There are many profound experiences to be had in a concert hall, but an evening of soprano and mezzo duets isn't one of them. Still, on the disc they brought out last autumn, Barbara Bonney, Angelika Kirchschlager and accompanist Malcolm Martineau managed to pick out some of the more interesting numbers in this frothy repertoire. Many of those made it into this recital - along with lashings of sugary charm, a few girly hugs and a line in the programme from Kirchschlager about how it wasn't only their voices fitting together but their souls, too. Yeuch.

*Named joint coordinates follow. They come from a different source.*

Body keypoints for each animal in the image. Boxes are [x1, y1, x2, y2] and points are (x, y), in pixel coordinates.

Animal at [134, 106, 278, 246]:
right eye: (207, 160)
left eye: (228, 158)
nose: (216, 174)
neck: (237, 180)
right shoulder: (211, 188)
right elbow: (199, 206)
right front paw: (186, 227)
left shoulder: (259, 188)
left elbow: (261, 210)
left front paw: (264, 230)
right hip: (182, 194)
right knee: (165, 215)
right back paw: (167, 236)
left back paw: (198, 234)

She was right in one way, though: those voices, both expressive and relatively light, are very well matched. It was Bonney who played big sister, apologising for colds that seemed to have emasculated some of Kirchschlager's low notes but left Bonney herself seemingly unaffected.

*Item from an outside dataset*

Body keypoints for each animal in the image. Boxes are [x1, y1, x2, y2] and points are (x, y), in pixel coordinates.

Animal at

Mendelssohn's Six Duets seemed a mere warm-up to three from Schumann's Spanisches Liederspiel, which found the pair more animated, responding to the subtle swing Martineau brought to the dance rhythms of Botschaft. Five French songs brought a richer vocal presence from Kirchschlager, and provided some of the evening's least formulaic music. Fauré's Tarantelle was a high-speed obstacle course, with Martineau skilfully maintaining an illusion of gathering momentum. He had fun, too, in the flamboyant interjections amid the singers' flirty entreaties to their imaginary gondoliers in Rossini's Voga, o Tonio. But the most satisfying music came in Dvorak's 13 Moravian Duets: their rustic Czech folk-song idiom is well suited to this combination of voices, while their varying treatment of the texts, whether mischievous or poignant, is closer to the serious lieder tradition.
The only time we got to hear much of either singer on her own was in the long solo passages of the second encore, Gounod's D'un Coeur Qui t'Aime, by which time both were sounding tired. A shame, as a couple of brief forays into the solo repertoire might have given us something to chew on amid all that candyfloss.